I first heard about City Greens Market, which opened at 4260 Manchester in March 2014, earlier this summer from CWE-based graphic designer Liz Sullivan. I finally stopped by a couple of Saturdays ago and now know why Liz became a fan. City Greens offers affordable food that's grown locally - as close as 5 minutes away, and no farther away than farms in Missouri and Illinois.
It took a Skandelarious Grant from Washington University and a matching gift from Catholic Charities to enable Midtown Catholic Charities to open a storefront in The Grove District. For 6 years prior to the move, Catholic Charities operated a food pantry at 1202 S. Boyle providing fresh healthy food to those who did not have access to it. City Greens Market was located in The Grove District as it's considered a "food desert." Residents of the neighborhood do not have access to a grocery store that's within walking distance.
When I asked Assistant Market Coordinator Resendra Sykes, middle above, who the customers are, she replied, "We are here for the poor and underprivileged, but we service anyone. This market serves a melting pot of people," and that's what I observed when shopping myself.
Not photographed in this blog post is Market Coordinator Dylan Nailor. Everyone working at the market, other than Sykes and Nailor, is a volunteer. That includes students from St. Louis University who are studying nuitrition. They do community service at City Greens, help find grant money and plan fundraising events. One Saturday I was introduced to Lori Jones, an instructor of Nutrition and Dietetics at SLU, who was shopping at the market. She explained that SLU students in the program also learn how to write grant proposals as part of the course, a valuable skill that's always in demand.
Everything at City Greens is sold at cost, there is no mark up. Sykes said, "If it costs $1, we sell it for $1." The market helps farmers who can count on a place to bring their produce, and because everything is local, customers learn to eat seasonally.
Meat and poultry, which comes from farms in Missouri and Illinois, is hormone- and additive-free. "Our chicken is like none other," said Sykes. The lamb chops I bought for an unbelievable $6.23 a pound were delicious too.
The dairy case holds Ozark Mountain Creamery Milk, $2.93 a gallon, Windcrest Dairy yogurt from Trenton, Illinois, as well as locally-made cheeses.
Local honey, homemade pickles, and nut butters from East Wind Community in Tecumseh, MO fill one section of the store.
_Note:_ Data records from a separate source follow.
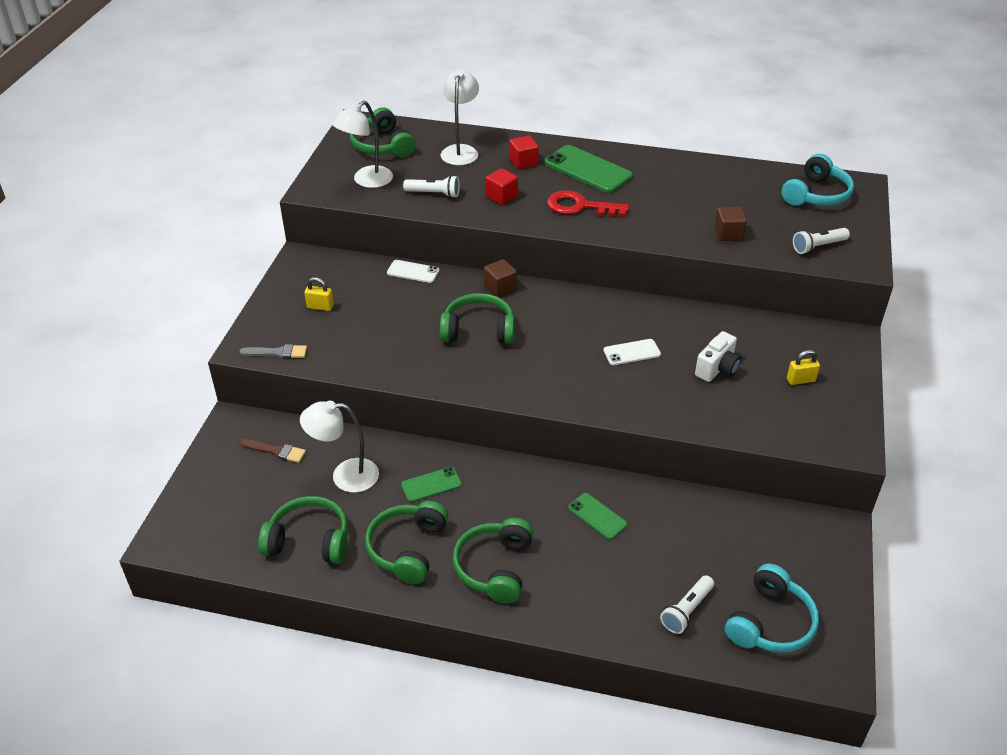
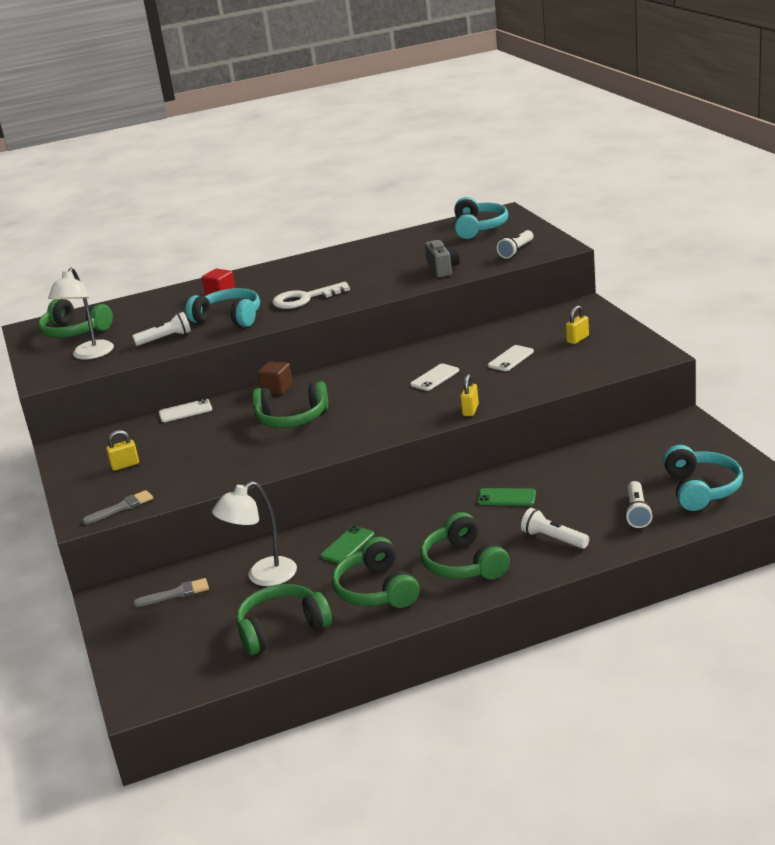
camera: 30 degrees left, 15 degrees down
(276, 451) = (176, 593): brown brush -> grey brush
(460, 151) = (154, 308): white lamp -> none
(478, 330) = (292, 418): green headphones -> green headphones turned 150 degrees counterclockwise
(501, 196) = (229, 318): red cube -> turquoise headphones
(580, 206) = (304, 299): red key -> white key
(587, 169) = (282, 279): green phone -> none
(589, 591) = (553, 539): none -> white flashlight
(622, 412) = (470, 410): none -> yellow padlock
(717, 368) = (511, 359): white camera -> white phone
(728, 234) = (442, 269): brown cube -> grey camera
There is fresh pasta in a freezer case too.
City Greens Market is sustained by a membership structure. Yearly membership is free for those making $30,000 and under, or $180 for those making over $30,000. It's estimated that you'll earn your membership back after 5 to 8 weeks. Sykes said that anyone is welcome to try the market a few times before deciding to join.
City Greens Market, 4260 Manchester (just east of Sweetie Pie's) is open Tuesday-Friday from 10 a.m. to 6 p.m., and Saturday from 9 a.m. to 1 p.m. From 9 a.m. to 1 p.m. on Mondays, when the store is closed, they take a food truck to Compton and Chouteau Avenues, another food desert. For more information, call (314) 833-3811.
P..S. - Non-metered parking is available in front of the store. There is also a parking lot across the street.